そんな事がありながら数日経って、手足に負っていた掠り傷も癒えた私は、とある目的の為にこっそり料理場を訪ねた。中を覗くと、黒褐色の作業台や木棚の上に美しく磨かれた銅製の寸胴鍋や小鍋、ボウル、計量カップなどが整然と並べられており、元々は真っ白であったであろうが現在は若干、灰色がかった壁面には大小様々な大きさのフライパン等が綺麗に掛けられていた。
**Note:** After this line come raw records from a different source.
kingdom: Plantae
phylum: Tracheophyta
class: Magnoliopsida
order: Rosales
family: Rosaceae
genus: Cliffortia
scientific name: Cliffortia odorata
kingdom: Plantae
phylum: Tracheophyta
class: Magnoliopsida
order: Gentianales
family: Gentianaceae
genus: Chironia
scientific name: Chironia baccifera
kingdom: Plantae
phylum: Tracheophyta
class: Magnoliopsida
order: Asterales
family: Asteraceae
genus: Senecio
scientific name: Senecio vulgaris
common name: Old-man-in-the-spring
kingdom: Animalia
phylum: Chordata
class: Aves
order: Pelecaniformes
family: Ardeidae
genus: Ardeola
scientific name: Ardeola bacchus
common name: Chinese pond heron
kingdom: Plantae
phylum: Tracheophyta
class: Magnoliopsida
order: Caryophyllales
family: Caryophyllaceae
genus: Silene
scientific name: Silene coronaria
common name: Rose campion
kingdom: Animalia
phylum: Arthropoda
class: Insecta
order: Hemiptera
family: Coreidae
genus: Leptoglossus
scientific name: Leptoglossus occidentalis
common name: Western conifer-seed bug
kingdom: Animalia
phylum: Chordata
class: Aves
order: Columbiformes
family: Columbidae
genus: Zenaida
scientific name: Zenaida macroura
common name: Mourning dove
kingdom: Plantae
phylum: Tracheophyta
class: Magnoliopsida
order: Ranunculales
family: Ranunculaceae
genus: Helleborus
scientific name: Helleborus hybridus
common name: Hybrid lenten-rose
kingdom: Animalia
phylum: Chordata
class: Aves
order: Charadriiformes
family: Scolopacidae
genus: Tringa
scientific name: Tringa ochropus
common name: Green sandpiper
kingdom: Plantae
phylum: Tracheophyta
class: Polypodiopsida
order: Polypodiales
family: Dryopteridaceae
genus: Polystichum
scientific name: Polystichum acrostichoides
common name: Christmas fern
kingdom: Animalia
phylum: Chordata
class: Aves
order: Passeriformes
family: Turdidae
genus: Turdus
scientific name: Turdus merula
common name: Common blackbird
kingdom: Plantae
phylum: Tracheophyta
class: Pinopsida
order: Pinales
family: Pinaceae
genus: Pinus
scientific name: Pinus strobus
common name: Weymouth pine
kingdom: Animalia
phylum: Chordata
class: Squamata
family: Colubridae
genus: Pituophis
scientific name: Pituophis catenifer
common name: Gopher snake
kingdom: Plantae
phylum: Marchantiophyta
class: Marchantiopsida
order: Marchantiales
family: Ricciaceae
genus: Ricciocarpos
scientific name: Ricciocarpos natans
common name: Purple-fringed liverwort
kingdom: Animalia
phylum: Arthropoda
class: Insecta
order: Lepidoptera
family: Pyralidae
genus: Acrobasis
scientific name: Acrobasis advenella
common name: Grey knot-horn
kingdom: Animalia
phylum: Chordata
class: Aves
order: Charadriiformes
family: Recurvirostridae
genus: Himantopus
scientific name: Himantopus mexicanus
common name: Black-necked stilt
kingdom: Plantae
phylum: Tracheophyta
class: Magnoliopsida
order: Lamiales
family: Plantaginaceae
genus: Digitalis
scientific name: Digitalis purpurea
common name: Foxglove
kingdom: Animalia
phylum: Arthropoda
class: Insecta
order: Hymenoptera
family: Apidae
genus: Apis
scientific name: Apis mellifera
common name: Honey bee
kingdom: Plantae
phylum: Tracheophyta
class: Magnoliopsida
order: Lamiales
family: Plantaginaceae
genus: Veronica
出来れば人目につかないで目的の物を手に入れたいと思っていたが、そう都合よくは行かないもので、調理場には料理の下ごしらえ真っ最中の料理人が居て、目があってしまった。
「あ、ヴィクトル……」
「おお、天使! すっかり怪我が治ったようで良かった! 早く天使の傷が治るようにと毎晩、願った俺の祈りが神に通じたに違いない!」
大げさな身振りで、立て板に水の如く語り出す赤毛の料理人に、私は苦笑する。
「そ、そうなの? ありがとう」
「こんな所まで天使が俺に会う為、人目を避けて来てくれるとは嬉しいぜ!」
「あ、違うのよ」
「?」
首を傾げるヴィクトルに、何と言うべきか少し思案した私は少し、躊躇しながら要望を伝える。
「その……。小鳥にエサをあげたくて……」
「え?」
「毎朝、窓の外から、綺麗な囀りで私を起こしてくれる可愛らしい小鳥がいて……」
「あー。つまり鳥のエサを探しに料理場を訪ねた……。と」
「そ、そうなの。……ちょっと小鳥のエサになりそうな食べ物を、分けて貰えないかしら?」
申し訳なさそうにヴィクトルの顔を覗き込むと、料理人は何とも言えない微妙な表情をしている。
「…………」
「……ダメかしら?」
「まさか! 俺が天使の頼みを断るなんて、ありえないさ!」
私が小首を傾げているとヴィクトルは、ガサゴソと調理場の白磁壺の蓋を開け、中からザッと米を取り出して小袋に入れると、ウインクして私にその袋を手渡してくれた。
「こんなに貰って大丈夫かしら?」
「いや、パエリア用に余分に用意しておいた分だし、元々、天使の家の食料なんだから、俺が天使に渡しても何も問題ない筈さ……。ただ、どうしても俺に、お礼をしたいって言うなら今度、デートでも……」
「ありがとう! ヴィクトル!」
「…………」
目的の物である、鳥のエサを手に入れた私は料理人の言葉を遮って、足早に調理場を後にした。